## WHAT THIS TASK INVOLVES
Continue the article about court orders that unmask anonymous internet users, picking up after its final sentence.

E-trail traces raises legal issues



MICHAEL GEIST

Thursday, October 19, 2000

The famous cartoon featuring a dog at a computer that reads "On the Internet, no one knows you're a dog" suggests that the Internet provides users with true anonymity. That sense of anonymity is often illusory, however, as surfing the Web or sending e-mail typically leaves behind an electronic trail that can be followed to identify the user.

Access to the electronic trail presents some complex legal issues. Companies or individuals that have been the target of on-line defamation from an anonymous source often ask the Internet service provider or Web site host to provide whatever data they possess that might assist in identifying the source. Most ISPs are reluctant to provide such information without a court order -- and rightly so, since they are concerned that providing subscriber information without some legal justification would constitute a betrayal of the subscriber's personal privacy.

Although legal applications to reveal anonymous on-line sources occur with surprising regularity -- reports suggest that sites such as Yahoo receive court orders daily -- few judges have provided guidance on how to balance the rights of the defamed party with those of the poster to remain anonymous.

That situation changed last month when an Ontario judge considered an application from Irwin Toy and its president George Irwin asking iPrimus Canada, an ISP, to reveal the identity of one of its subscribers. Rather than simply issuing the order, the judge released a carefully considered judgment that addresses the concerns of both plaintiffs and ISPs. Potentially left without adequate protection, however, are anonymous posters who as a result of the decision may not know what hit them in future cases.

At issue in this case was an allegedly defamatory e-mail sent to approximately 75 Irwin Toy employees. Irwin Toy traced the origin of the message to an Internet address used by an iPrimus subscriber. iPrimus refused to reveal the identity of the subscriber, but indicated that it would not oppose an application for a court order.

In considering Irwin Toy's application, the judge noted it is generally understood that subscriber information will not be disclosed. He added that some measure of privacy or confidentiality has a significant safety value and should be seen as good public policy.

However, the judge also found that Irwin Toy had succeeded in making a prima facie case of defamation. This means it presented enough evidence to take the case to trial. In making his ruling, the judge found that the company was entitled to the subscriber information.

He cautioned that disclosure of subscriber information should not occur simply because an application has been made to the court, but rather only where a prima facie case is presented with repect to the allegations.

Although this balance protects both ISPs (who only need to reveal subscriber information when presented with a valid court order) and plaintiffs (who will be able to obtain identifying information where a prima facie case is made), it may leave anonymous posters without sufficient legal notice protections. Cases may therefore proceed without their knowledge or participation.

## DATASET CONTENT
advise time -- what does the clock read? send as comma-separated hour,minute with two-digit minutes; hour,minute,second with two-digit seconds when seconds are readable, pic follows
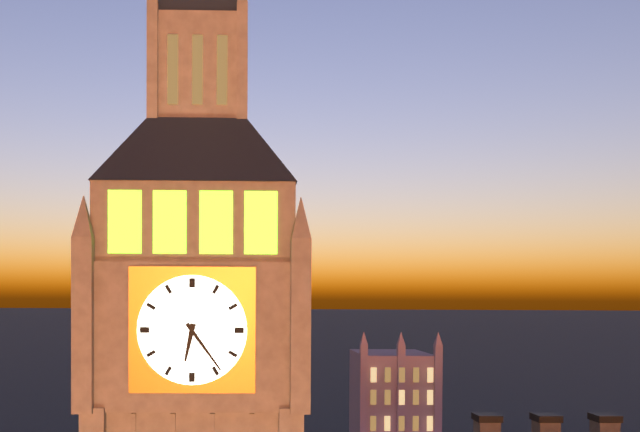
6,24
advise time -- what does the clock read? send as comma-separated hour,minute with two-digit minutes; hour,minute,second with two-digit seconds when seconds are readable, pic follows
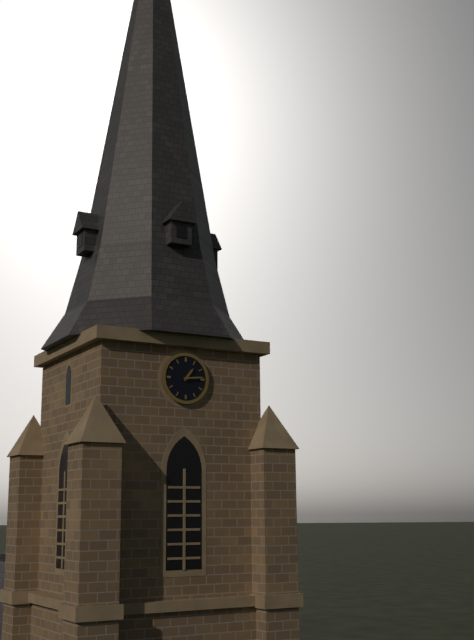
1,14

## TASK OUTPUT
When confronted with an application to reveal their identity, anonymous posters face a Catch-22 dilemma. If they appear in court to contest the application, they effectively reveal themselves. If they ignore the application, they face the prospect that a court will order disclosure of their identity.

What's more, anonymous posters are frequently not aware of the court proceedings. Since plaintiffs don't know who is behind the postings, they are unable to serve court papers on the poster.

Striking an effective balance between the rights of anonymous posters and the rights of plaintiffs requires ensuring that posters receive adequate notice and are afforded an opportunity to contest the application while maintaining their anonymity.

This balance has been maintained on several occasions in the United States. For example, when confronted with allegations of defamation in an on-line chat room this past summer, a New Jersey judge ordered notices to be posted in the same chat rooms where the allegedly defamatory messages occurred. As a result, two of four posters retained counsel and contested the application.

Similarly, America Online's policy states that it will provide subscribers with notice of a court order before revealing identifying information, while Yahoo implemented a similar policy after it was hit with a lawsuit for its failure to provide notice to an anonymous poster.

While on-line anonymity provides security to speak freely without fear of repercussions, it can also encourage reckless activity among those who wrongly believe that their speech carries no consequences. Achieving a fair legal balance that addresses the needs of all parties is not easy. A starting point is an approach that provides poster and plaintiff alike with adequate notice as well as legal protections that place the onus on the plaintiff to prove its case.
Michael Geist is a law professor at the University of Ottawa Law School, director of e-commerce law at the law firm Goodman Phillips & Vineberg, and the author of Internet Law in Canada (Captus). He can be reached through his Web site, http://www.lawbytes.com, or at mgeist@uottawa.ca.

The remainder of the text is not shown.